* Exercise
Read through the lines below for the string "Left" and copy each one that has it.

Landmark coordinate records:
▬▬▬▬▬▬

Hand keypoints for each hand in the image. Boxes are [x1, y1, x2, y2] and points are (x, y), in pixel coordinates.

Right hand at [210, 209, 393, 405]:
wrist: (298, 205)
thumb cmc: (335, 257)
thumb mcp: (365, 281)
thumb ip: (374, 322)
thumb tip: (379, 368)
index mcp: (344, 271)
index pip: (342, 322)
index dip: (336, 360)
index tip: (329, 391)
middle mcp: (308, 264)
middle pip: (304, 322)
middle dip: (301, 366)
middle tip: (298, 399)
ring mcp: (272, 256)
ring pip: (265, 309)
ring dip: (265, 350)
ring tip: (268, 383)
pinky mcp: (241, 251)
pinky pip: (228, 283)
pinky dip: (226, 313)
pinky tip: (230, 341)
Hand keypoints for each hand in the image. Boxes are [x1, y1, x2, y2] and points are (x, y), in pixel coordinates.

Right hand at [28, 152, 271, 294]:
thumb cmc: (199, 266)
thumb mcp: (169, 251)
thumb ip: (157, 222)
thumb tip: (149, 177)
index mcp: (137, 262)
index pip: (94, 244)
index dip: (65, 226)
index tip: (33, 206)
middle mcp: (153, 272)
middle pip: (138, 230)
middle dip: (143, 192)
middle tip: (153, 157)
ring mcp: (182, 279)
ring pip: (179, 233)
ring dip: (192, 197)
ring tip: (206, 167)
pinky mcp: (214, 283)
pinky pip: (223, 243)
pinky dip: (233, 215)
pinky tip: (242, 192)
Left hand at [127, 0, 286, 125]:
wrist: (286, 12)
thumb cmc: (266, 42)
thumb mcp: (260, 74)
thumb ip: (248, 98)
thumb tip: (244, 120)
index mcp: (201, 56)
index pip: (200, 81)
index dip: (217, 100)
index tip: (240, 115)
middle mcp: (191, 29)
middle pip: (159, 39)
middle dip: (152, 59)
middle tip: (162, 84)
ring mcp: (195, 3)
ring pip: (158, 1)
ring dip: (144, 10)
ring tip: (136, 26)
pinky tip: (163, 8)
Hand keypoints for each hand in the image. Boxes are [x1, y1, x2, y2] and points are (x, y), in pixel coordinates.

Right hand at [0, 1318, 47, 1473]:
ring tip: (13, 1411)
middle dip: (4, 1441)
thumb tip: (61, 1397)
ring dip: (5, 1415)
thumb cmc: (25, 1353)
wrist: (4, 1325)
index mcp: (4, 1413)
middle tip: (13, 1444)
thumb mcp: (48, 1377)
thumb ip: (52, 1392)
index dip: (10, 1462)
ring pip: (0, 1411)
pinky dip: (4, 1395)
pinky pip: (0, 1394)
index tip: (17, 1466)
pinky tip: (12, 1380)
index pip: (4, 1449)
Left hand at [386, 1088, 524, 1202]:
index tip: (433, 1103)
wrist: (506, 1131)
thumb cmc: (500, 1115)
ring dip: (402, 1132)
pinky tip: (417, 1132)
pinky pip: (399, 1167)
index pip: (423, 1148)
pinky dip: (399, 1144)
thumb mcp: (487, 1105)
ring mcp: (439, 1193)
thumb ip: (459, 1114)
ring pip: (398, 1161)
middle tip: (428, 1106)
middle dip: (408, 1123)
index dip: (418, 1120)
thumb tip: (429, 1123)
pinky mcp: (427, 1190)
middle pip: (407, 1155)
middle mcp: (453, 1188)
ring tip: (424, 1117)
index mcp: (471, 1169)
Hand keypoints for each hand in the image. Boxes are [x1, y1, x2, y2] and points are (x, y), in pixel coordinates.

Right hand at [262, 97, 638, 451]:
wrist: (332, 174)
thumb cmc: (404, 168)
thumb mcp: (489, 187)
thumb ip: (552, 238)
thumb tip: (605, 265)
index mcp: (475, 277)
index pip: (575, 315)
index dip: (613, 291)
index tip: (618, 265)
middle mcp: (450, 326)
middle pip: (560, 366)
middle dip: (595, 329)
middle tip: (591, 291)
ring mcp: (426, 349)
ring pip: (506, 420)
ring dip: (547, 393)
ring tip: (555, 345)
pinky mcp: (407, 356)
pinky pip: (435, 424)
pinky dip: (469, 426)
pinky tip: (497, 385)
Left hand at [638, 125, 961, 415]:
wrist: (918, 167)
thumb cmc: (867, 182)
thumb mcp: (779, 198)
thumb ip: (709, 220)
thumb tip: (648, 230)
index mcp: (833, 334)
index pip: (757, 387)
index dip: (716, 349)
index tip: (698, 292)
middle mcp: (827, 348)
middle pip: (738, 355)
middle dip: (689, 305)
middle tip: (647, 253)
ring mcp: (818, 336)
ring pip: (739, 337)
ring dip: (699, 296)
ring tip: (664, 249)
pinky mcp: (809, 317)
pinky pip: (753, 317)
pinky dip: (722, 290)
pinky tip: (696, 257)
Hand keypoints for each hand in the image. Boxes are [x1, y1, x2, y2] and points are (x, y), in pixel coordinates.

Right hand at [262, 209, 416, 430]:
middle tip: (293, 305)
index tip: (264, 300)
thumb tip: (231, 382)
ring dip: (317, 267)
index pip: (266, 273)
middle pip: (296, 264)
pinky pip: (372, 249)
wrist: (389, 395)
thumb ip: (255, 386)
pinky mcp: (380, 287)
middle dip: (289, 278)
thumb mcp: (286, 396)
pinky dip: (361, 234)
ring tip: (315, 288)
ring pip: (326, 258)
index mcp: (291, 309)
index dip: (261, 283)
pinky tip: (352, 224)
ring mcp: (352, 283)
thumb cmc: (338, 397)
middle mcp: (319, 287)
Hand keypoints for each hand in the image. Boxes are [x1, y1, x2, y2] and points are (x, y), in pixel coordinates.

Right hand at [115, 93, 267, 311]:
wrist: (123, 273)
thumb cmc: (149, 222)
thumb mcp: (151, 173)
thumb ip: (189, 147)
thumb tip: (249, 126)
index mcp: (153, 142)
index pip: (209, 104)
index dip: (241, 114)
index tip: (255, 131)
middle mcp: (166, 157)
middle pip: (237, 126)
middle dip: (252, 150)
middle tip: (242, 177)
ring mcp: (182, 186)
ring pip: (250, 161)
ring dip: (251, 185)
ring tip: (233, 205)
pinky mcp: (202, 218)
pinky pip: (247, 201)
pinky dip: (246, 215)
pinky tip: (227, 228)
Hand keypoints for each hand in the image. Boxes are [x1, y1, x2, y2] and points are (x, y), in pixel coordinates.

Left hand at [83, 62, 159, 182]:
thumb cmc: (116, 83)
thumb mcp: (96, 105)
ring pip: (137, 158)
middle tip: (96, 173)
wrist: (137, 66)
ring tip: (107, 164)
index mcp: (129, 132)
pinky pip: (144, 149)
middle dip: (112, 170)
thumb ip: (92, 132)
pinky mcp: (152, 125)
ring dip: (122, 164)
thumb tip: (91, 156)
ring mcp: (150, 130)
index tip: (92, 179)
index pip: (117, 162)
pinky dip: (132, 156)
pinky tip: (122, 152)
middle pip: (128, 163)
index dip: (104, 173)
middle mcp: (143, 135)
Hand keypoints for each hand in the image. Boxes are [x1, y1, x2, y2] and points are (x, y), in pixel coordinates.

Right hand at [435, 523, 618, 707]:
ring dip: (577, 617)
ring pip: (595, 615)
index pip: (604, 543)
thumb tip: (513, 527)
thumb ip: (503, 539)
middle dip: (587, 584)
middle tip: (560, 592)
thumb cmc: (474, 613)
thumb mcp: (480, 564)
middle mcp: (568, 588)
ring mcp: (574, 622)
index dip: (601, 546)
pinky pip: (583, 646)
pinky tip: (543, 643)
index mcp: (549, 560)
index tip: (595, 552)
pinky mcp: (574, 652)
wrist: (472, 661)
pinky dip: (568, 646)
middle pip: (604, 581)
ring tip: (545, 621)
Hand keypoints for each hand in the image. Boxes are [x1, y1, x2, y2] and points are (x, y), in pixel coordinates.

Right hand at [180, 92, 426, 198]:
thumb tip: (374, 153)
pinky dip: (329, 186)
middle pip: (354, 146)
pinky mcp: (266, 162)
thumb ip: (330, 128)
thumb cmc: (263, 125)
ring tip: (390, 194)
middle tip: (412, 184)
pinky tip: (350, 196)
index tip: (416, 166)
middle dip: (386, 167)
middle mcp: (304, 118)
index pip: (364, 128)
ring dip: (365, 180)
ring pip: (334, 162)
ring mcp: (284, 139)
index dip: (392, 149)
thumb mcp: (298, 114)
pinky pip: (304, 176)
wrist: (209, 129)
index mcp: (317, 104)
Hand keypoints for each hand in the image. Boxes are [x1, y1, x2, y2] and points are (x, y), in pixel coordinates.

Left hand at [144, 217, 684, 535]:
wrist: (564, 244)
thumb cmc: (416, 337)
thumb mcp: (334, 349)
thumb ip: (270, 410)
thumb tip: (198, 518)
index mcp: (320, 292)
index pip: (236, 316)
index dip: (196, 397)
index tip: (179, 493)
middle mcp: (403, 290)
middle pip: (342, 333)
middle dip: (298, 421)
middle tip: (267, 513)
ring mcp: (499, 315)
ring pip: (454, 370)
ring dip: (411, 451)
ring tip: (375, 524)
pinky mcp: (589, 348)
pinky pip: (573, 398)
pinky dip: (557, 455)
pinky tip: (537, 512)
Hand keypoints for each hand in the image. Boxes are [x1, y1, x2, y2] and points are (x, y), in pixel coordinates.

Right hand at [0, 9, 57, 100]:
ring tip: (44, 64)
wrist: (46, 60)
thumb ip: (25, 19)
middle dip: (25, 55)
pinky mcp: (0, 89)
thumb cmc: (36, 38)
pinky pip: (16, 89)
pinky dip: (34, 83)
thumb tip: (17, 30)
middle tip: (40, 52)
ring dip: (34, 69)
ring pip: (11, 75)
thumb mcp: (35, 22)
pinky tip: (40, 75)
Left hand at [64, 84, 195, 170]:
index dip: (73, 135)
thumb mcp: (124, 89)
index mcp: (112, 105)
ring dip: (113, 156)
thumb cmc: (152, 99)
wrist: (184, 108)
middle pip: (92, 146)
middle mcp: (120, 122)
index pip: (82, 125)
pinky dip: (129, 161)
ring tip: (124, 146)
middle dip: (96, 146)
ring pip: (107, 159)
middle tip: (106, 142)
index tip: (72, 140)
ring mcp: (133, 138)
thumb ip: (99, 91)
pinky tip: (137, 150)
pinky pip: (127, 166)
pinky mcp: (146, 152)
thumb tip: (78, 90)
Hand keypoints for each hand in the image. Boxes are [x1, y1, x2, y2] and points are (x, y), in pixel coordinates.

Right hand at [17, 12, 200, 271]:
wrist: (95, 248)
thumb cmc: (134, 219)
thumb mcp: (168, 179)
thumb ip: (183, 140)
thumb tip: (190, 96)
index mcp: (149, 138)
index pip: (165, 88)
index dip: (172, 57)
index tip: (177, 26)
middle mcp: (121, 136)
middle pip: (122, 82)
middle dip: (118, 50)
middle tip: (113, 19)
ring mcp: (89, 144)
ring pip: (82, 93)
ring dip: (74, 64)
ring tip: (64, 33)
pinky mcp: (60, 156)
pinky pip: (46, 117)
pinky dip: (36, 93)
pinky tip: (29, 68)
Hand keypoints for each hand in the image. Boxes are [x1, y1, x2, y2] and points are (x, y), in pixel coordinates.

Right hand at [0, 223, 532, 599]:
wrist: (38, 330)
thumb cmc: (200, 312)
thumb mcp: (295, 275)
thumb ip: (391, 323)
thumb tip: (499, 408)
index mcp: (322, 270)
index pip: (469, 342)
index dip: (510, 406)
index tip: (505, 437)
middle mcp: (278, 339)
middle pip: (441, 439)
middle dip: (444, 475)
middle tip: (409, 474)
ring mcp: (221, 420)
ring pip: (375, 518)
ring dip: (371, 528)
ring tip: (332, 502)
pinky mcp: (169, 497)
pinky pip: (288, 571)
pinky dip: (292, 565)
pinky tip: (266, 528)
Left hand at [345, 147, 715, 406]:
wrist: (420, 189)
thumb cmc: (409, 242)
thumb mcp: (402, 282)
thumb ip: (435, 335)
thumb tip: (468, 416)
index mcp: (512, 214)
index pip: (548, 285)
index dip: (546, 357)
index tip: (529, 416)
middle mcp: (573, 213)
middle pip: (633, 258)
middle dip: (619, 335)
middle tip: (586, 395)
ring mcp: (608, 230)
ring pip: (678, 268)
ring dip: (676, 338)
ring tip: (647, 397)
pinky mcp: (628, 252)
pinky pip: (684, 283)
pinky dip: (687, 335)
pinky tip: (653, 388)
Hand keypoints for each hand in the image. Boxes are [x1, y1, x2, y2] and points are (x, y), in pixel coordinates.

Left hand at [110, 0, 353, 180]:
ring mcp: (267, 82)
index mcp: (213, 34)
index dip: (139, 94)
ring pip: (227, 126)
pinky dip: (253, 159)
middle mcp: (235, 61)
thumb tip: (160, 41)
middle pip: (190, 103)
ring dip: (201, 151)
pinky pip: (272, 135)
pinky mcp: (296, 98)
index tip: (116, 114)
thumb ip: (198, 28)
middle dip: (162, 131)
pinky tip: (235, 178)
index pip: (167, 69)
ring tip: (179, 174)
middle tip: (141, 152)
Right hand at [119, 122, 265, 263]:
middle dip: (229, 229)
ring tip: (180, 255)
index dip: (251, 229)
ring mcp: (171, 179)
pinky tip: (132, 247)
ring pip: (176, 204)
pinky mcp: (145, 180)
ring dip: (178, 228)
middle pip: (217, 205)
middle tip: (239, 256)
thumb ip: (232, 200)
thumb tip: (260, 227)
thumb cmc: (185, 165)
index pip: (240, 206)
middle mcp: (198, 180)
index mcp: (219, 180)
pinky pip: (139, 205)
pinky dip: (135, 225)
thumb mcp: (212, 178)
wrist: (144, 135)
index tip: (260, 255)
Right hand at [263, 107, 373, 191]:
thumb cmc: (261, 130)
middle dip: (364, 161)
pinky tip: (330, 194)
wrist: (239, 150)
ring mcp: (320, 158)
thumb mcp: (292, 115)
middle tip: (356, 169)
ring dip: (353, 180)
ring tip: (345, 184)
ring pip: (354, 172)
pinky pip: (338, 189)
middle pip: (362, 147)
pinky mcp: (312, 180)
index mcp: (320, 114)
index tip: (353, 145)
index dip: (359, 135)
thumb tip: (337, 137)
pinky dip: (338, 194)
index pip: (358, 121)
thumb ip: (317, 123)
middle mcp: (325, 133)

▬▬▬▬▬▬

* Exercise output
Left hand at [127, 0, 286, 125]:
Left hand at [386, 1088, 524, 1202]:
Left hand at [638, 125, 961, 415]:
Left hand at [83, 62, 159, 182]:
Left hand at [144, 217, 684, 535]:
Left hand at [64, 84, 195, 170]:
Left hand at [345, 147, 715, 406]:
Left hand at [110, 0, 353, 180]:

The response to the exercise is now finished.